Wednesday, 25 January 2017

Snickers Will Air The First Live Super Bowl Ad

Although the championship game is played out on the field, every year the Super Bowl provides another chance for intense competition in the form of advertising one-uppery. This showdown will be no different: after Hyundai announced it would film its Super Bowl ad during the game and air it directly after, Snickers says it will air the first live ad in the history of the NFL championship.

Mars Inc. will produce the 30-second spot in real time while New England Patriots and Atlanta Falcons players take a break, reports The Wall Street Journal.

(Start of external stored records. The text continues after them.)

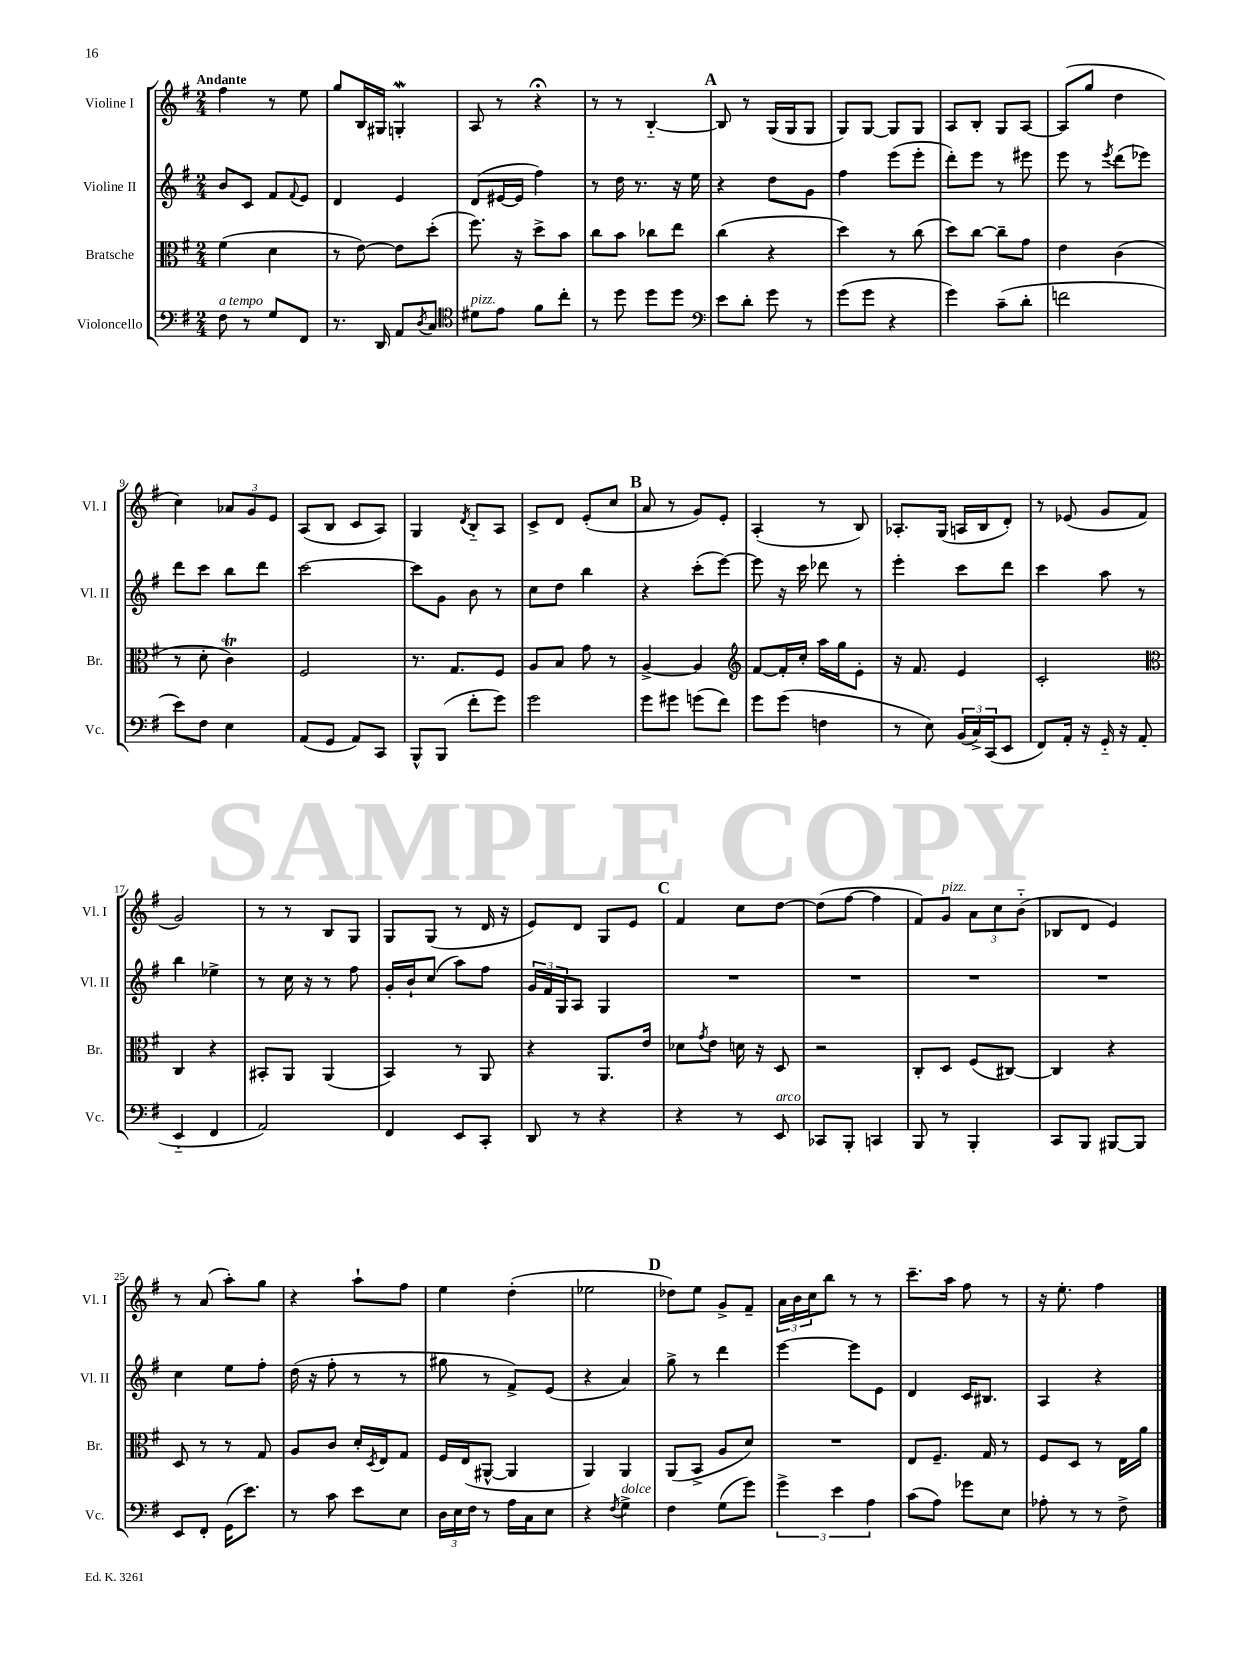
<<
\new StaffGroup <<
\new Staff = "s0" \with { instrumentName = "Violine I" shortInstrumentName = "Vl. I" } {
    \clef treble \key g \major \numericTimeSignature \time 2/4 \tempo "Andante"
    fis''4 r8 e''8 |
    g''8 b16 gis16 g4-.\mordent |
    a8 r8 r4\fermata |
    r8 r8 b4~-_ |
    \mark \markup { \bold "A" } b8 r8 g16( g16 g8 |
    g8) g8~ g8 g8 |
    a8 b8-. g8 a8~ |
    a8( g''8 d''4 |
    c''4) \tuplet 3/2 { aes'8 g'8 e'8 } |
    a8( b8 c'8 a8) |
    g4 \acciaccatura { d'8 } b8-_ a8 |
    c'8-> d'8 e'8-.( c''8 |
    \mark \markup { \bold "B" } a'8 r8 g'8) e'8-. |
    a4-.( r8 b8) |
    aes8.-. g16( a16 b16 d'8-.) |
    r8 ees'8( g'8 fis'8 |
    g'2) |
    r8 r8 b8 g8 |
    g8 g8( r8 d'16 r16 |
    e'8) d'8 g8 e'8 |
    \mark \markup { \bold "C" } fis'4 c''8 d''8~ |
    d''8( fis''8~ fis''4 |
    fis'8) g'8^\markup { \italic "pizz." } \tuplet 3/2 { a'8 c''8 b'8-_( } |
    bes8 d'8 e'4) |
    r8 a'8( a''8-.) g''8 |
    r4 a''8-! fis''8 |
    e''4 d''4-.( |
    ees''2 |
    \mark \markup { \bold "D" } des''8) e''8 g'8-> fis'8-- |
    \tuplet 3/2 { a'16 b'16 c''16 } b''8 r8 r8 |
    c'''8.-- a''16 fis''8 r8 |
    r16 e''8.-. fis''4 \bar "|." |
}
\new Staff = "s1" \with { instrumentName = "Violine II" shortInstrumentName = "Vl. II" } {
    \clef treble \key g \major \numericTimeSignature \time 2/4
    b'8 c'8 fis'8 \appoggiatura { fis'8 } e'8 |
    d'4 e'4 |
    d'8( eis'16~ eis'16 fis''4) |
    r8 d''16 r8. r16 e''16 |
    \mark \markup { \bold "A" } r4 d''8 g'8 |
    fis''4 e'''8( e'''8-. |
    d'''8-.) e'''8 r8 eis'''8 |
    e'''8 r8 \acciaccatura { e'''8 } d'''8( ees'''8) |
    d'''8 c'''8 b''8 d'''8 |
    c'''2~ |
    c'''8 g'8 b'8 r8 |
    c''8 d''8 b''4 |
    \mark \markup { \bold "B" } r4 c'''8-.( e'''8~) |
    e'''8 r16 c'''16 des'''8 r8 |
    e'''4-. c'''8 d'''8 |
    c'''4 a''8 r8 |
    b''4 ees''4-> |
    r8 c''16 r16 r8 fis''8 |
    g'16-. b'16-! c''8( a''8) fis''8 |
    \tuplet 3/2 { g'16 fis'16 g16 } a8 g4 |
    \mark \markup { \bold "C" } R2 |
    R2 |
    R2 |
    R2 |
    c''4 e''8 fis''8-. |
    d''16( r16 fis''8-. r8 r8 |
    gis''8 r8 fis'8->) e'8( |
    r4 a'4) |
    \mark \markup { \bold "D" } g''8-> r8 d'''4 |
    e'''4~ e'''8 e'8 |
    d'4 c'16 bis8. |
    a4 r4 \bar "|." |
}
\new Staff = "s2" \with { instrumentName = "Bratsche" shortInstrumentName = "Br." } {
    \clef alto \key g \major \numericTimeSignature \time 2/4
    fis'4( d'4 |
    r8 e'8~) e'8 d''8-.( |
    fis''8.) r16 d''8-> b'8 |
    c''8 b'8 ces''8 e''8 |
    \mark \markup { \bold "A" } c''4( r4 |
    d''4) r8 c''8( |
    d''8) c''8~ c''8-- g'8 |
    e'4 c'4( |
    r8 d'8-. c'4\trill) |
    fis2 |
    r8. g8. fis8 |
    a8 b8 g'8 r8 |
    \mark \markup { \bold "B" } a4~-> a4 |
    \clef treble fis'8~ fis'16-. c''16-. a''16 g''16 e'8-. |
    r16 fis'8. e'4 |
    c'2-. |
    \clef alto c4 r4 |
    bis,8-. a,8 a,4( |
    b,4) r8 a,8 |
    r4 a,8. e'16 |
    \mark \markup { \bold "C" } des'8 \acciaccatura { g'8 } e'8 d'16 r16 d8 |
    r2 |
    c8-. d8 fis8( cis8~) |
    cis4 r4 |
    d8 r8 r8 g8 |
    a8 c'8 d'16-. \acciaccatura { d8 } e16 g8 |
    fis16 e16( ais,8~-^ ais,4 |
    a,4) a,4 |
    \mark \markup { \bold "D" } a,8( b,8-> a8 d'8) |
    R2 |
    e8 fis8.-- g16 r8 |
    fis8 d8 r8 e16 a'16 \bar "|." |
}
\new Staff = "s3" \with { instrumentName = "Violoncello" shortInstrumentName = "Vc." } {
    \clef bass \key g \major \numericTimeSignature \time 2/4
    fis8^\markup { \italic "a tempo" } r8 g8 fis,8 |
    r8. d,16 a,8 \acciaccatura { d8 } c8 |
    \clef tenor dis'8^\markup { \italic "pizz." } e'8 fis'8 c''8-. |
    r8 d''8 d''8 d''8 |
    \mark \markup { \bold "A" } \clef bass e'8 d'8-. g'8 r8 |
    g'8( g'8 r4 |
    g'4) c'8--( d'8-. |
    f'2 |
    e'8) fis8 e4 |
    a,8( g,8 a,8) c,8 |
    b,,8-^ b,,8( fis'8-. g'8) |
    g'2 |
    \mark \markup { \bold "B" } g'8 gis'8 g'8( fis'8) |
    g'8 g'8( f4 |
    r8 e8) \tuplet 3/2 { b,16( c16->) c,16( } e,8 |
    fis,8) a,16-. r16 g,16-_ r16 a,8( |
    e,4-_ fis,4 |
    a,2) |
    fis,4 e,8 c,8-. |
    d,8 r8 r4 |
    \mark \markup { \bold "C" } r4 r8 e,8^\markup { \italic "arco" } |
    ces,8 b,,8-. c,4 |
    b,,8 r8 b,,4-. |
    c,8 b,,8 bis,,8~ bis,,8 |
    e,8 fis,8-. g,16( e'8.) |
    r8 c'8 e'8 e8 |
    \tuplet 3/2 { d16 e16 fis16 } r8 a16 c16 e8 |
    r4 \acciaccatura { fis8 } g4->^\markup { \italic "dolce" } |
    \mark \markup { \bold "D" } fis4 g8( g'8) |
    \tuplet 3/2 { g'4-> e'4 a4 } |
    c'8( a8) ges'8 e8 |
    aes8-. r8 r8 fis8-> \bar "|." |
}
>>
>>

Actor Adam Driver will star in the western-themed ad, which will be another installment in Snickers’ “You’re not you when you’re hungry” series where famous people are transformed into famous cranky people when they’re cranky. It’s unclear who Driver will turn into — perhaps a combination of Kylo Ren from the new Star Wars films and his cowboy-hat wearing Al Cody from Inside Llewyn Davis?

Mars Inc.

While some folks used to look forward to the Super Bowl just for the ads, we’re now living in the streaming era of ad-free content, spurring advertisers to seek new ways to stir up excitement. Live advertising works for both TV and social media.

“People aren’t forced to watch commercials anymore. They can easily tune them out,” said Peter Kain, executive creative director at BBDO New York, the agency working with Mars on the Snickers spot. “We need to do something that makes people want to watch and talk about the ads.”

Mars agrees.

“Consumers are getting more and more demanding,” Berta de Pablos-Barbier, vice president of marketing at Mars, told the WSJ. Namely, sticking a celebrity in your ad and calling it a day doesn’t cut it these days.

This won’t be the first live commercial on TV, however: NBC aired live commercials fro brands such as Oreo, Toyota, and Reddi-wip in December during sits broadcast of Hairspray Live. Target Corp. also aired a four-minute ad/Gwen Stefani music video during the Grammy Awards telecast last year, notes the WSJ.